(Assigned task A)
Repeat the listing word for word, beginning at the line that contains "The value of" and continuing through the end of the listing. Leave out the pictures.

(Extract begins)

Ha! You can't just say "fight me" and then disappear! What are your arguments?

[–] dominoko@kbin.social 0 points 1 year ago (1 children)

The range for livable temperatures follows a more reasonable scale. Hot is really high numbers. Cold is low. The exact temperature is more precise because the range is larger.
Celsius is fine for scientists but for the regular person Fahrenheit has a better range.
Also I'm biased.

[–] sisyphean@programming.dev 0 points 1 year ago (1 children)

I'm also biased.

But:

  • Celsius is easy to understand, even for children: water freezes at 0°C, boils at 100°C.
  • It is understood by more people in the world.
  • If the US used Celsius, understanding scientific papers and data would be easier for common people.
  • In Celsius, the range of livable temperatures for humans (-20 to 40°C) still gives plenty of precision. Additionally, each step in the Celsius scale corresponds to a bigger change in "feel" of the temperature, which leads to a more intuitive understanding of temperature changes.
[–] dominoko@kbin.social 0 points 1 year ago (1 children)

Your first 3 points, I can agree with. We will have to agree to disagree on the last one.

[–] buckykat@lemmy.fmhy.ml 1 points 1 year ago

Can you feel the difference between 73F and 75F? No, you can't, don't lie.

(Extract ends)
(Data section begins)

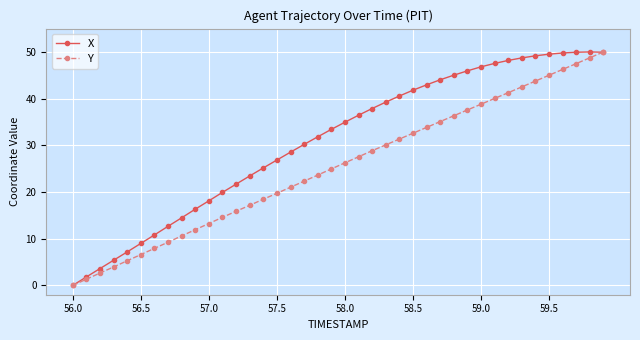

Which series ends up on top after the final intersection of X and Y?

Y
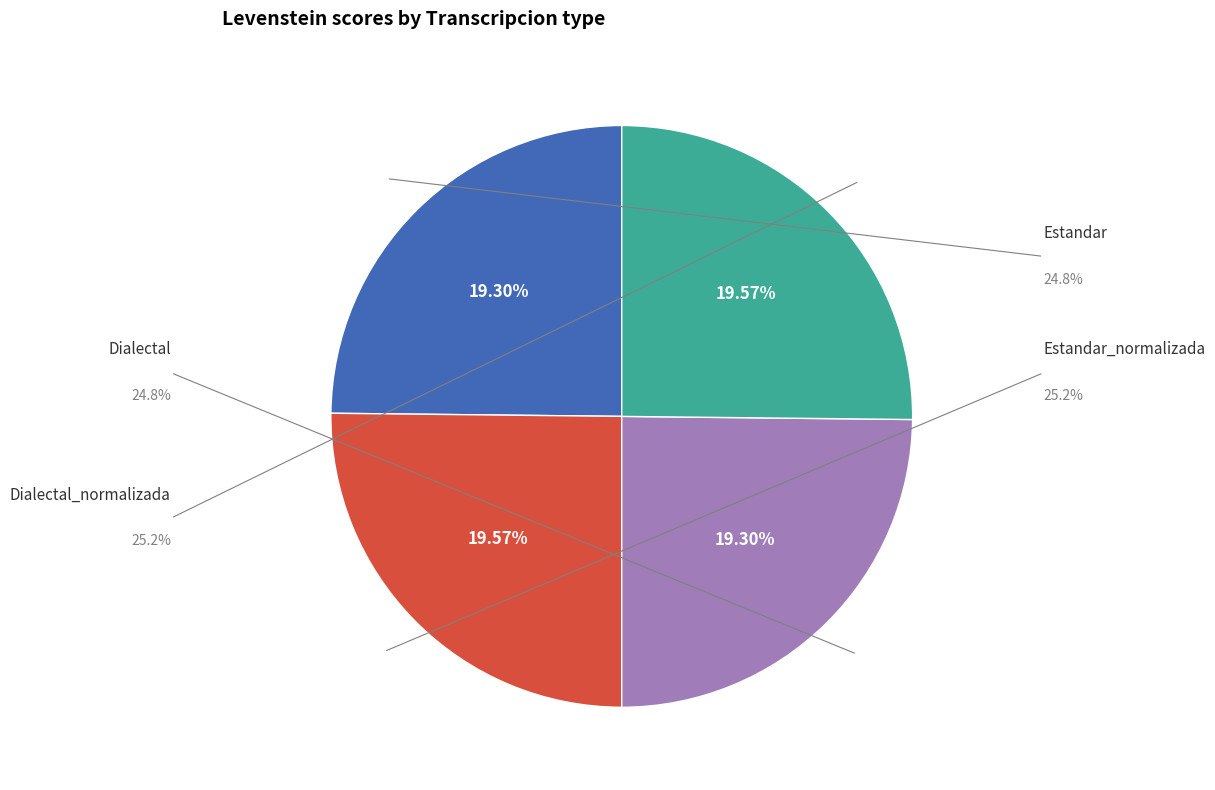

What is the ratio of the value at Dialectal_normalizada to the value at Dialectal?

1.0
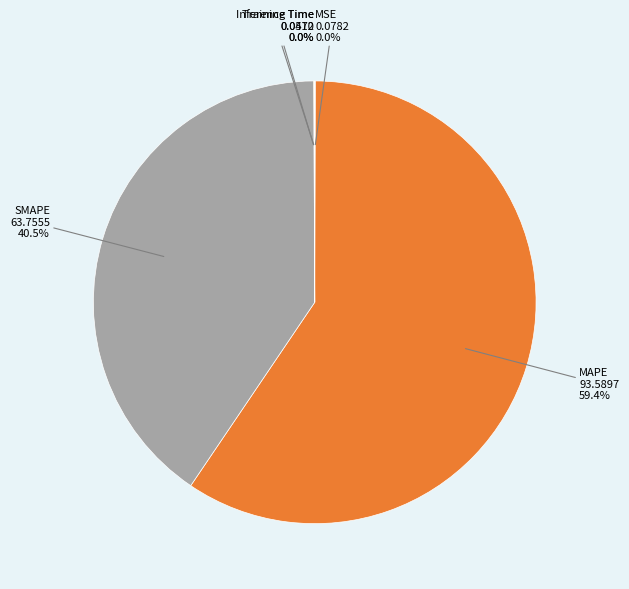

Which category accounts for the majority?

MAPE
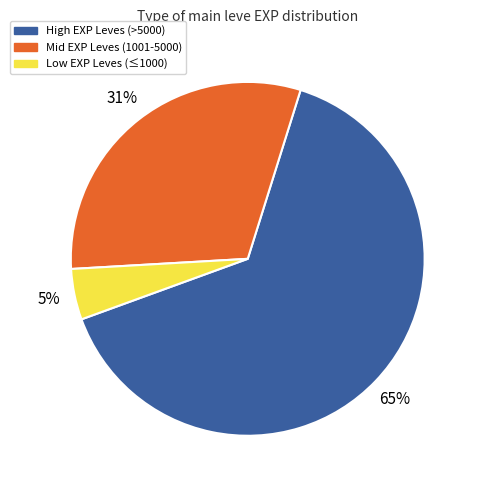

To the nearest percent, what is the average slice percentage?

33%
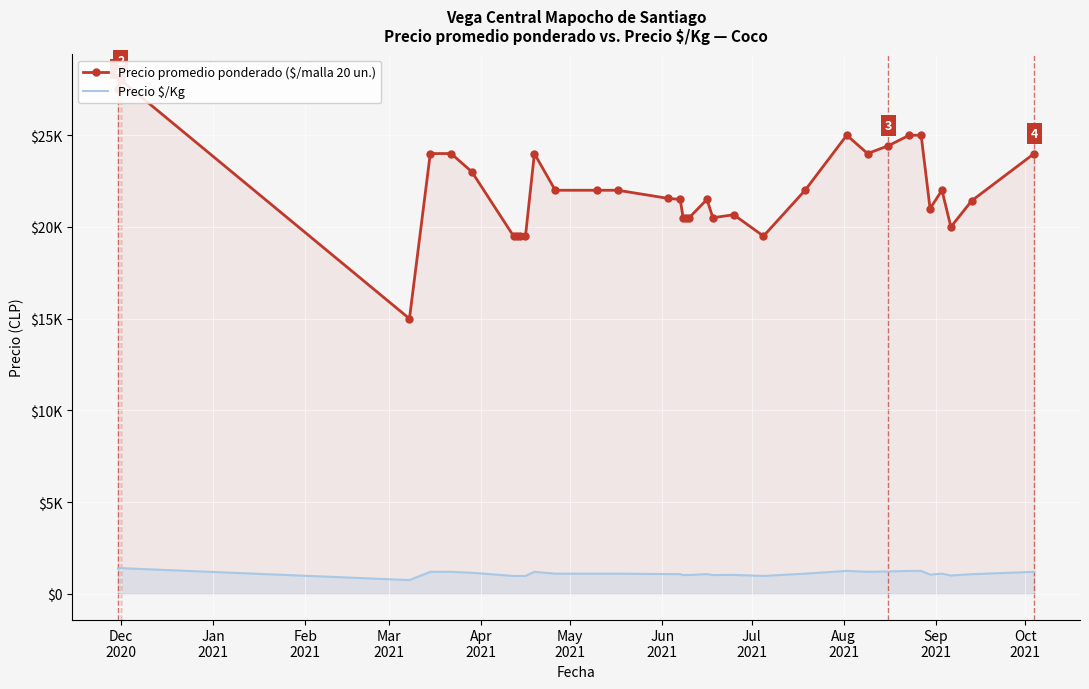

What is the minimum value shown in the chart?

750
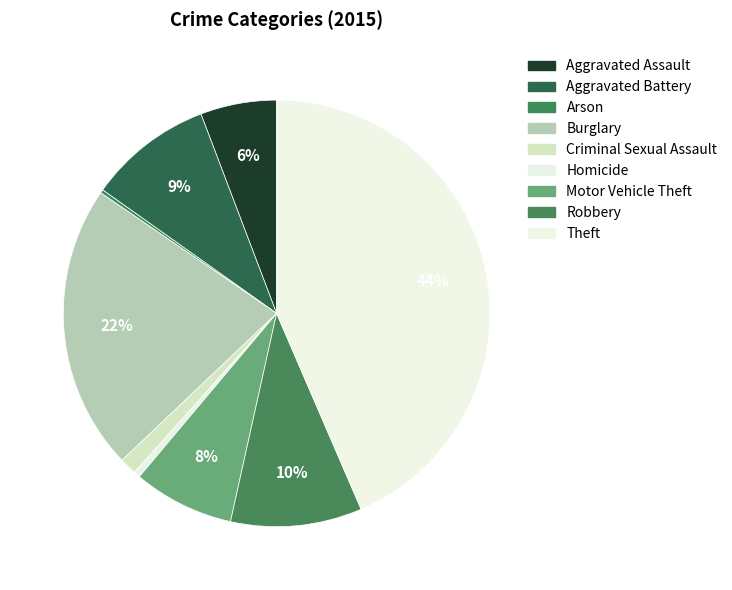

Do Aggravated Assault and Criminal Sexual Assault together represent more than half of the pie?

No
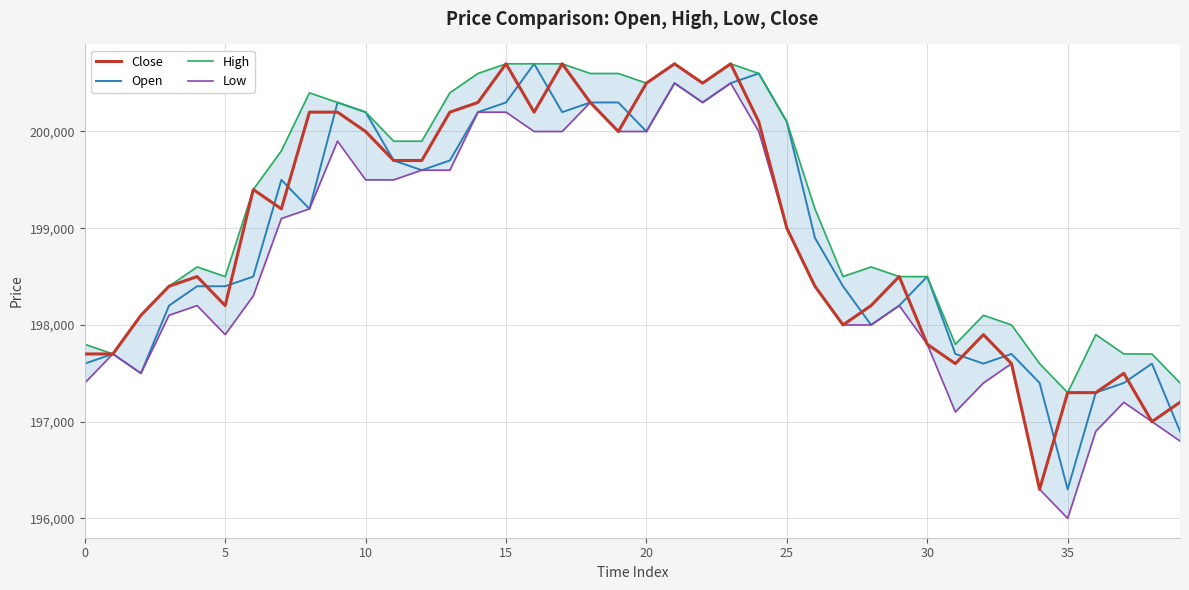

What are all the series names shown in the legend?

Close, Open, High, Low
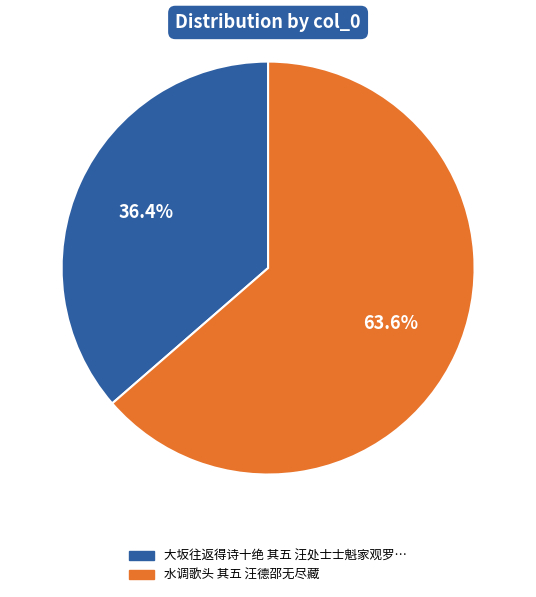

To the nearest percent, what is the difference between the largest and smallest slice percentages?

27%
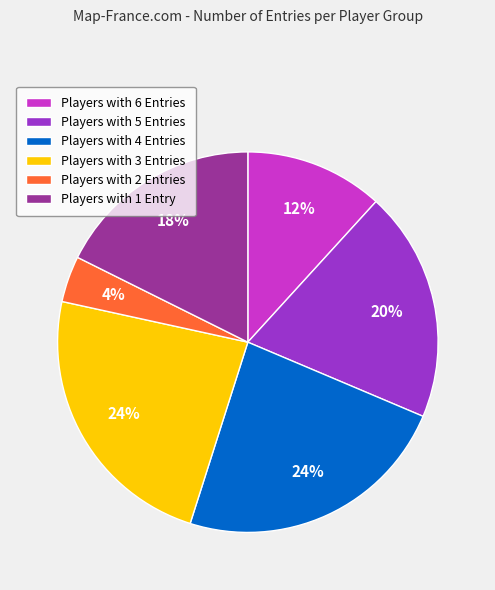

Is the sum of Players with 5 Entries and Players with 4 Entries greater than half?

No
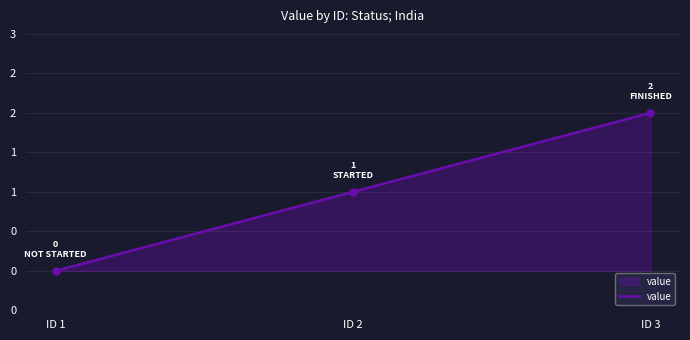

Rank the categories by value from highest to lowest.

ID 3, ID 2, ID 1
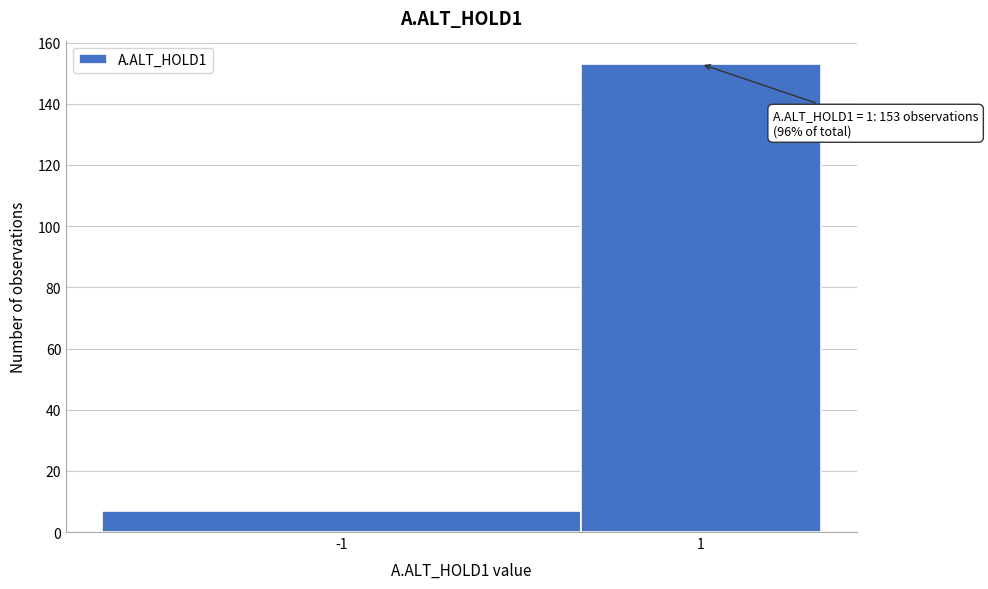

Reading left to right, what are all the values shown in this chart?

-1=7	1=153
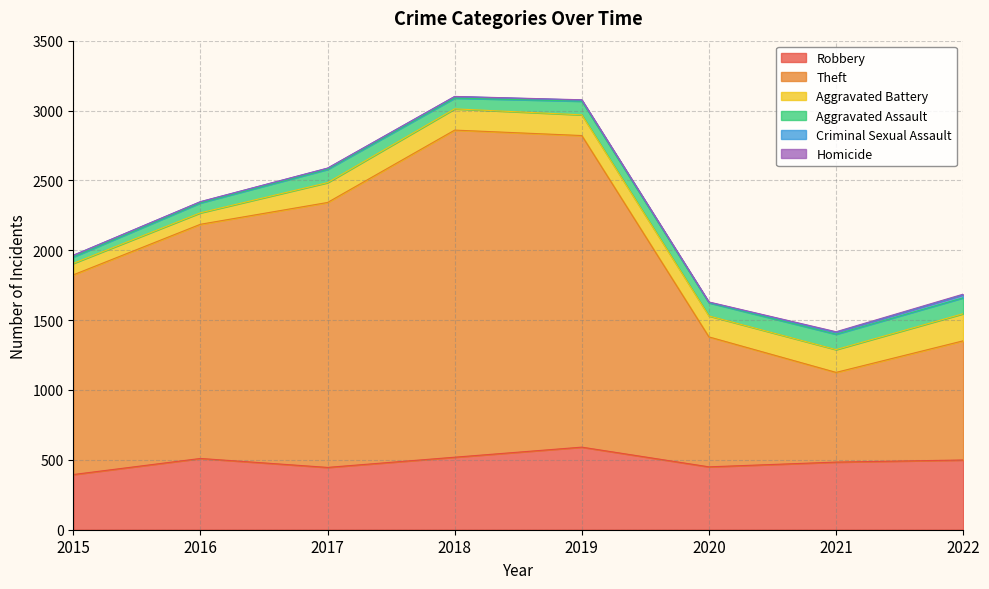

The value of Homicide at 2022 is 5. True or false?

True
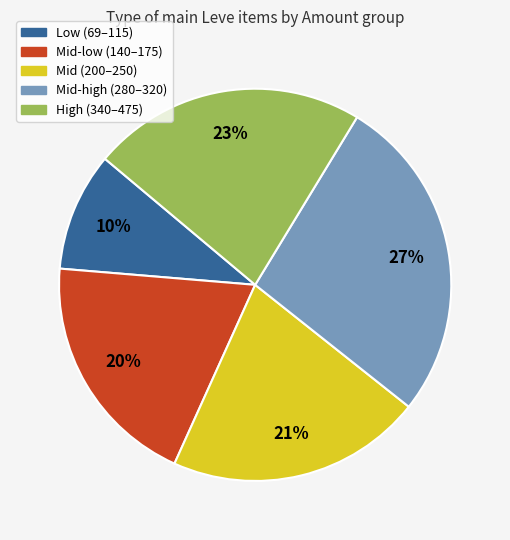

Is Mid-low (140–175) the majority of the pie?

No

(Data section ends)

(Assigned task B)
Quote the temperature-scale discussion exactly, beginning at the words "Celsius is fine" and stopping after "of temperature changes.".

(Exercise result A)
The value of Homicide at 2022 is 5. True or false?

True

Is Mid-low (140–175) the majority of the pie?

No

(Exercise result B)
Celsius is fine for scientists but for the regular person Fahrenheit has a better range.
Also I'm biased.

[–] sisyphean@programming.dev 0 points 1 year ago (1 children)

I'm also biased.

But:

  • Celsius is easy to understand, even for children: water freezes at 0°C, boils at 100°C.
  • It is understood by more people in the world.
  • If the US used Celsius, understanding scientific papers and data would be easier for common people.
  • In Celsius, the range of livable temperatures for humans (-20 to 40°C) still gives plenty of precision. Additionally, each step in the Celsius scale corresponds to a bigger change in "feel" of the temperature, which leads to a more intuitive understanding of temperature changes.